How big is the baby’s ear emission test?
Many parents know that current newborn hearing screening is quite common. Most of the babies are born with otoacoustic emissions (OAEScreening,The first screening is usually after the baby is born.72~96In the hour. If the baby passes this test, it is only necessary to have a general follow-up; the baby who has not passed the screening is to be born full.42Time agaiOAEReview. The baby who passed the review can basically exclude the presence of hearing impairment, and only need to follow the general follow-up. If the baby does not passOAERescreening, learning the garden, then after3Bring your baby to the auditory brainstem evoked potential check within a month (ABR). If the baby passesABRCheck, the parents still need to follow up closely, the hearing aids ask questions, and observe the baby’s auditory response at any time: if the baby still failsABRCheck in baby6Review again in the monthABR . If the baby passes2次ABRThe examinations are all shown as abnormal and can basically be determined as hearing abnormalities. Once the parents have determined that the baby is hearing abnormally, they should perform early auditory intervention as soon as possible.
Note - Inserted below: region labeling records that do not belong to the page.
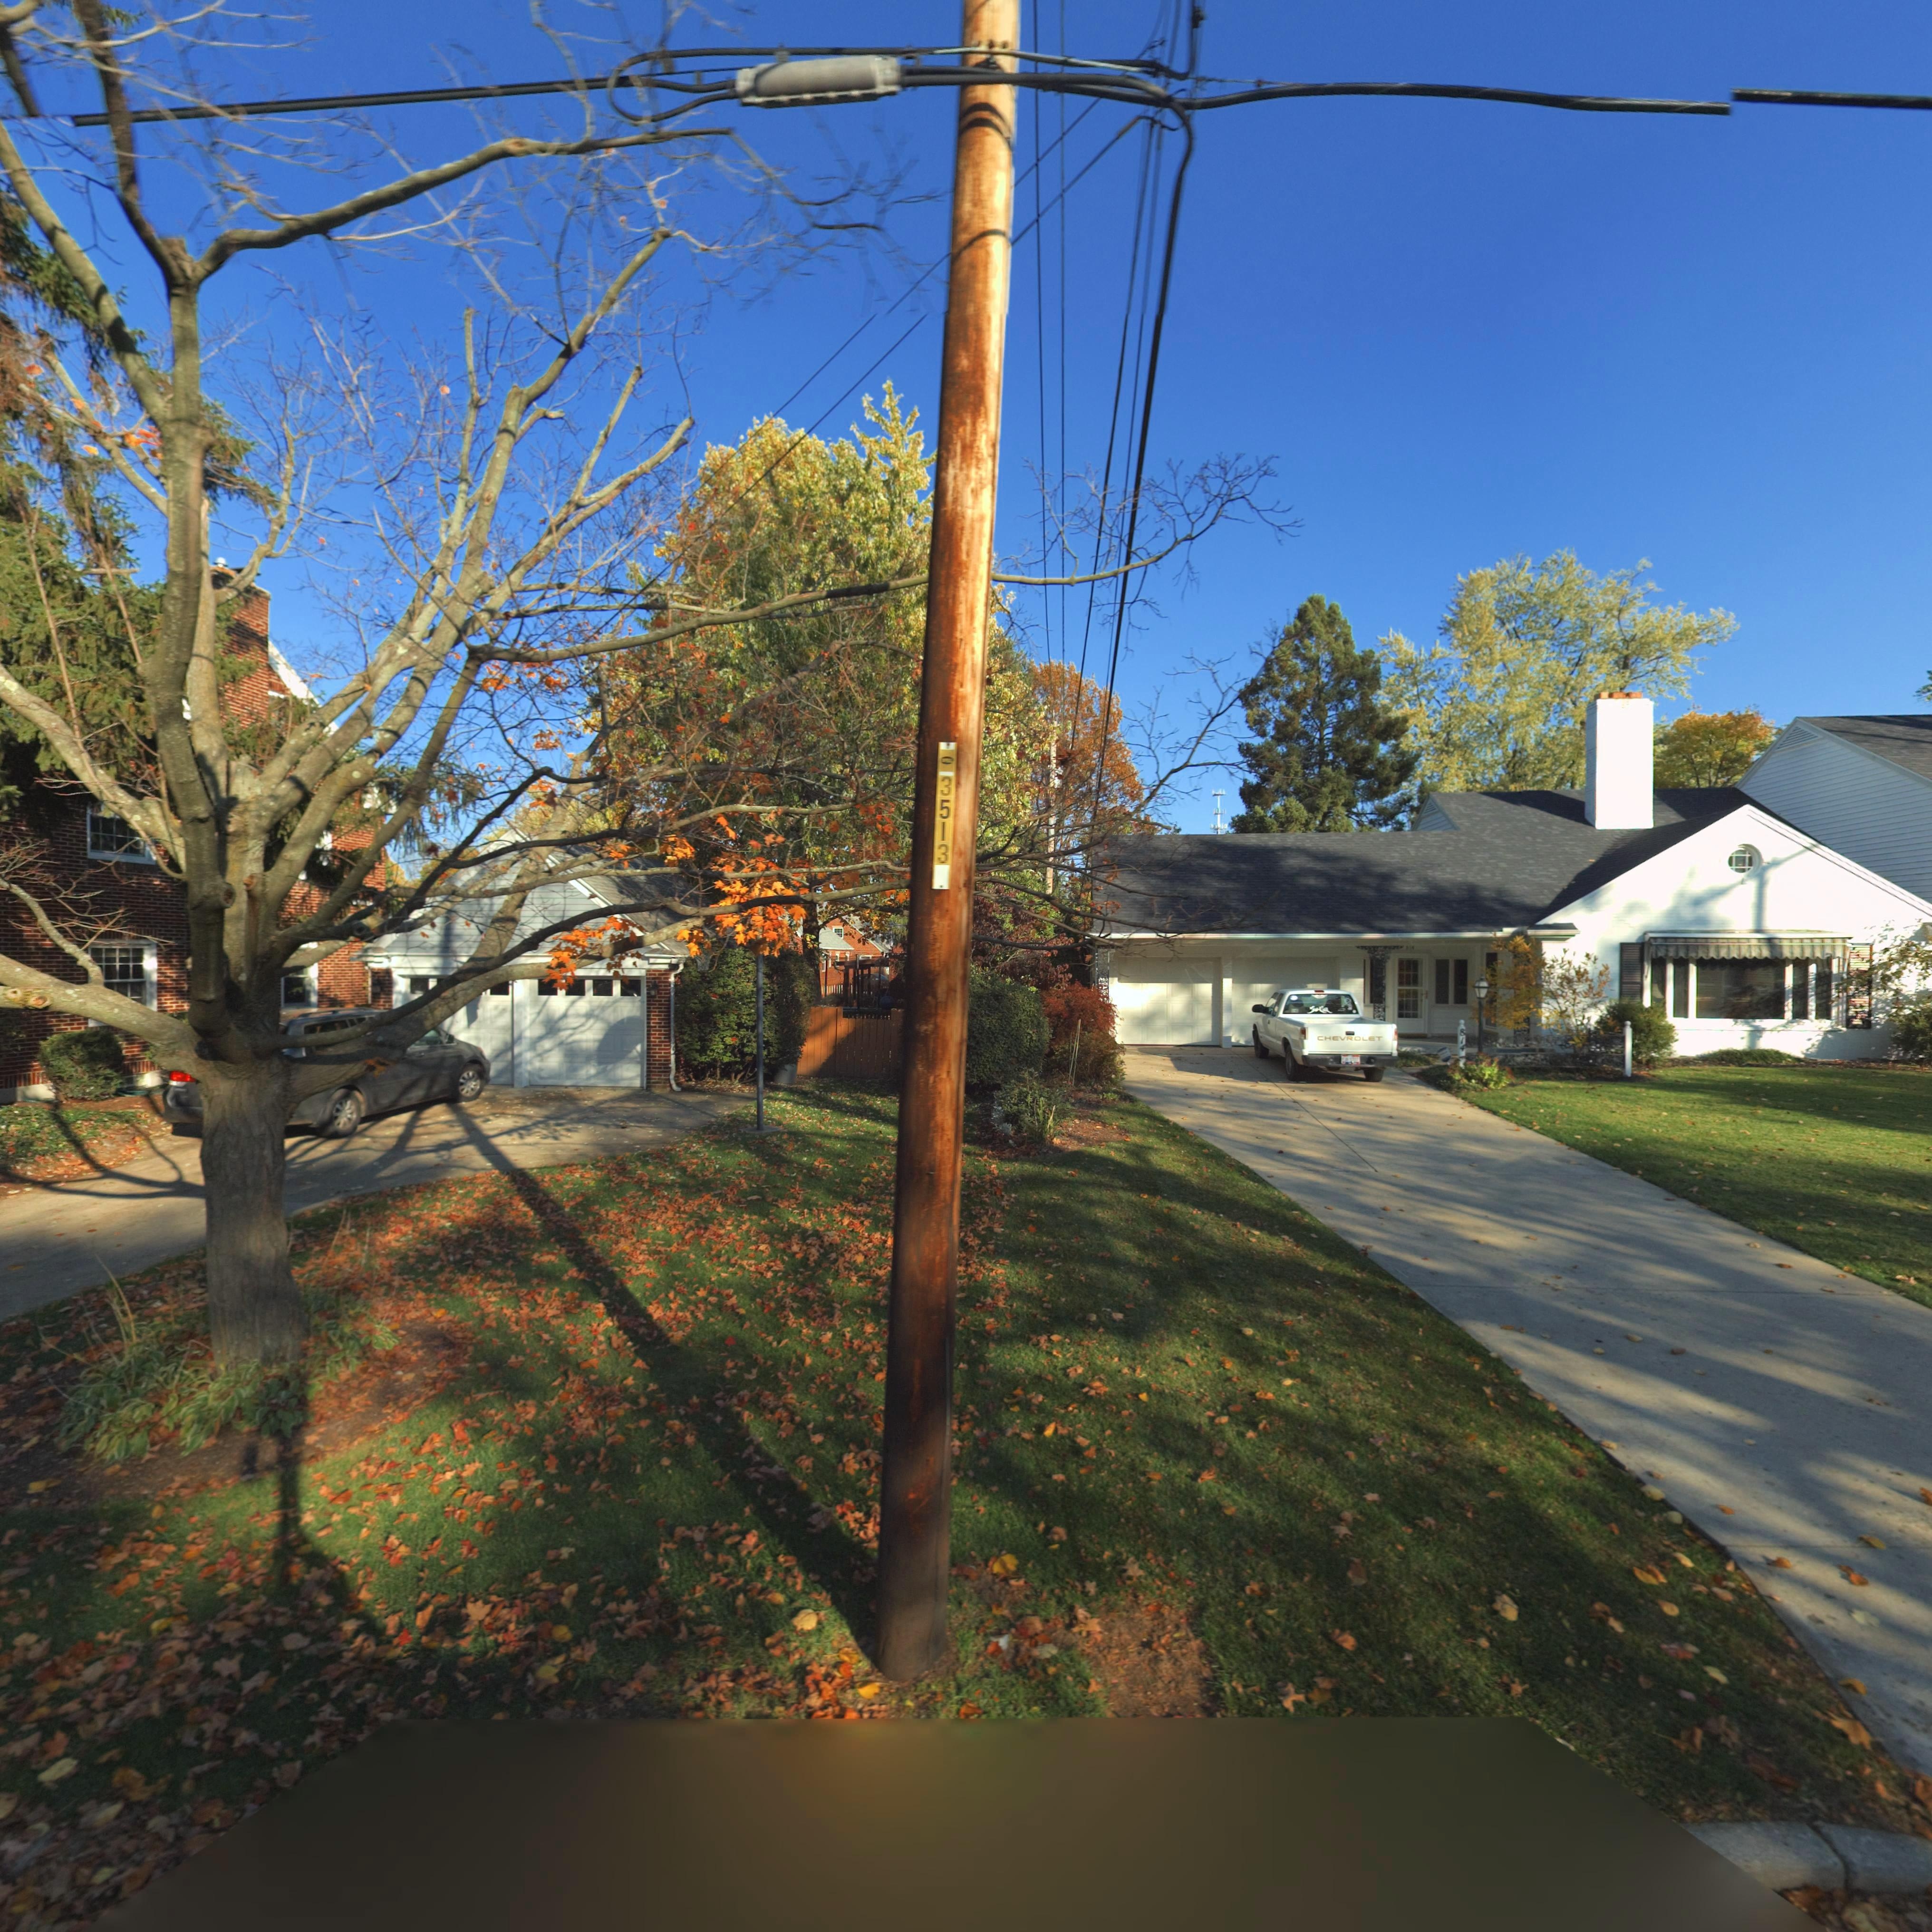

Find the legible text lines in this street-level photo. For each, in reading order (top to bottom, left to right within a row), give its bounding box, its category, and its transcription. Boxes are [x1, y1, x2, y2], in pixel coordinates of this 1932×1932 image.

[1404, 945, 1415, 950] StreetNumber: *14
[1459, 1028, 1466, 1052] StreetNumber: 814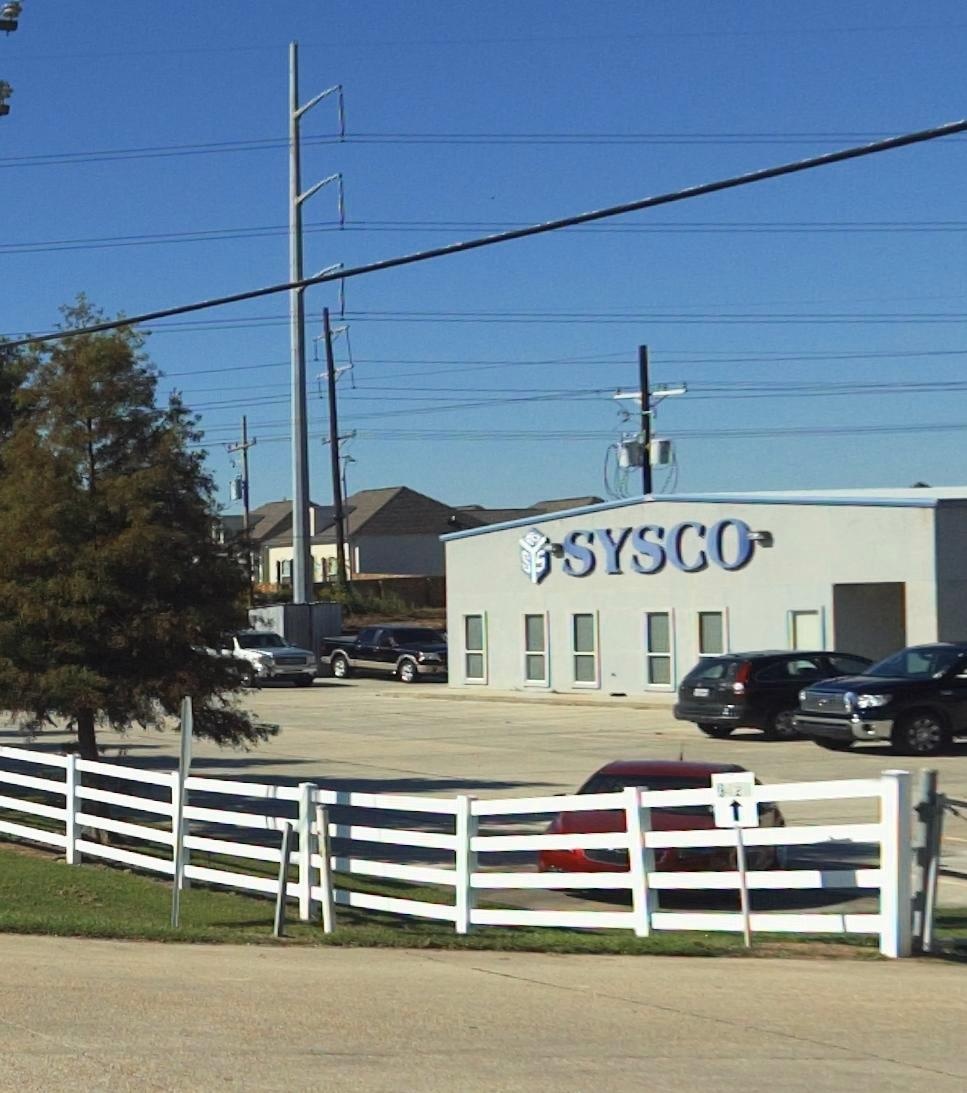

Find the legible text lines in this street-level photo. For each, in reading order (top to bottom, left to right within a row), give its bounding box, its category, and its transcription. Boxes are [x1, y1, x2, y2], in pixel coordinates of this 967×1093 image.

[520, 545, 532, 577] None: S
[534, 547, 547, 576] None: S
[562, 517, 756, 579] BusinessName: Sysco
For babies who have not passed the screening, parents should analyze the reasons with the otologist or audiologist during rescreening: whether there are high-risk factors for newborns, whether the state is optimal during neonatal testing, and whether there are operational errors. As parents, it should be known that children with congenital and severe hearing impairment (hereinafter referred to as hearing impaired children) have no change in their hearing status during their acquired development; and the hearing status of mild to moderate hearing impaired children may have Improvements even tend to normalize. So before the child3Early diagnosis of the month and6Early intervention within a month is feasible and necessary. For mild to moderate hearing impaired children, more than two related hearing tests and more than half a year of follow-up should be conducted, and a comprehensive diagnosis can be made through comprehensive analysis of the test results. When hearing screening fails, clinicians and audiologists should not talk to parents about hearing loss too early, and should focus on better intervention and treatment.